Свою первую встречу с Карбышевым во Флоссенбюргском лагере я хорошо помню, будто она состоялась всего несколько дней назад. Стоял ясный и теплый вечер конца августа или начала сентября. Дмитрий Михайлович в полосатой каторжной одежде вышел из ревира на площадку около шонунга. Мы заранее условились, что встретимся здесь. Генерал шел бодрым шагом, подтянутый, как в строю. Я пристально вглядывался в него. Он постарел, в волосах блестела седина, но глаза светились молодо, хотя ему было тогда почти 63 года. Дмитрий Михайлович сразу узнал Данилова, несколько мгновений всматривался в меня и тоже узнал. Дружески поздоровался с нами, расцеловался, сказал:
— Очень рад видеть вас здоровыми и невредимыми. Очень рад.

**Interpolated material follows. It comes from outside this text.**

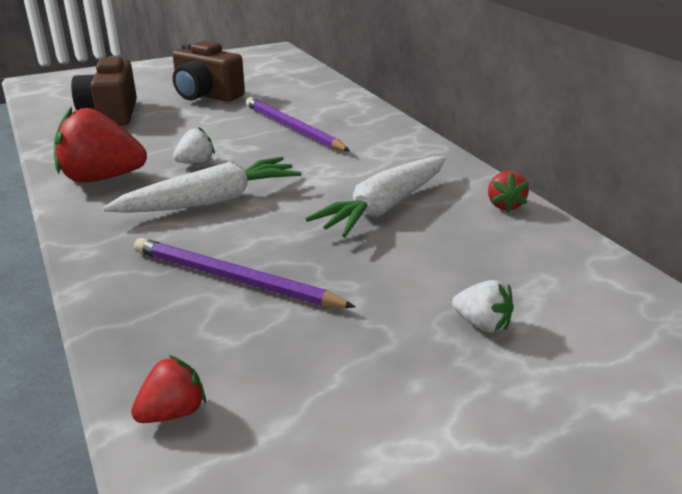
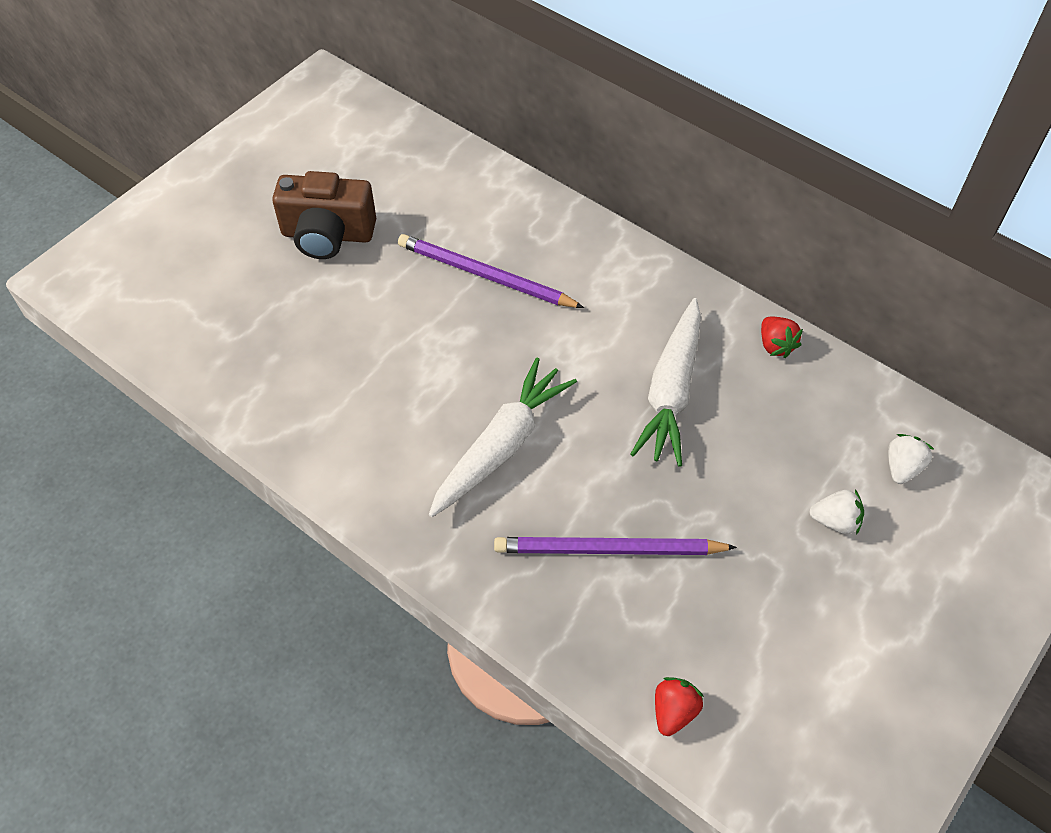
camera: 25 degrees left, 25 degrees up
(102, 178) = (355, 451): red strawberry -> none
(111, 114) = (245, 319): brown camera -> none
(196, 162) = (430, 383): white strawberry -> white strawberry (902, 468)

Мы ответили ему тем же. Потом он стал спрашивать, когда, где и как мы попали в плен. Выслушав наши ответы, подбодрил:
— Ну ничего, товарищи! Самое страшное уже позади. Вы ведь в курсе последних военных событий? Как разгромили гитлеровцев под Курском, под Харьковом! Какой провал у фашистов в Италии! Теперь скоро конец! Будем крепиться. Как у вас настроение?
Услышав, что настроение у нас неплохое, что мы крепко подружились в неволе и стараемся поддерживать друг друга, Карбышев заключил:
— Дружба — великое дело, особенно в таком положении, как наше.
Мы поинтересовались, удается ли Дмитрию Михайловичу получать газеты, не нужно ли ему чего-нибудь. Он ответил, что газеты читает регулярно, пока ни в чем не нуждается и попросил достать ему какую-нибудь карту или даже схему, чтобы иметь представление об обстановке на фронтах. Такую схему я обещал ему прислать. На этом мы и расстались.
На меня и Данилова эта встреча с Карбышевым произвела неизгладимое впечатление, порадовал оптимизм Карбышева, прибавила сил его непоколебимая вера в близость нашей победы над фашизмом».
Узник Флоссенбюрга майор Н. Ф. Панасенко, вспоминая о работе Карбышева в каменоломне, рассказывал: «Дмитрия Михайловича заставляли грузить и перетаскивать гранитные глыбы, не считаясь с тем, что генерал был уже в преклонном возрасте и физически слаб. Его включили в самую „пеструю“ по составу рабочую команду — к штрафникам. Наряду с уголовниками — отъявленными бандитами и убийцами — в этой команде работали советские генералы и офицеры, а также немецкие коммунисты и патриоты других стран Европы.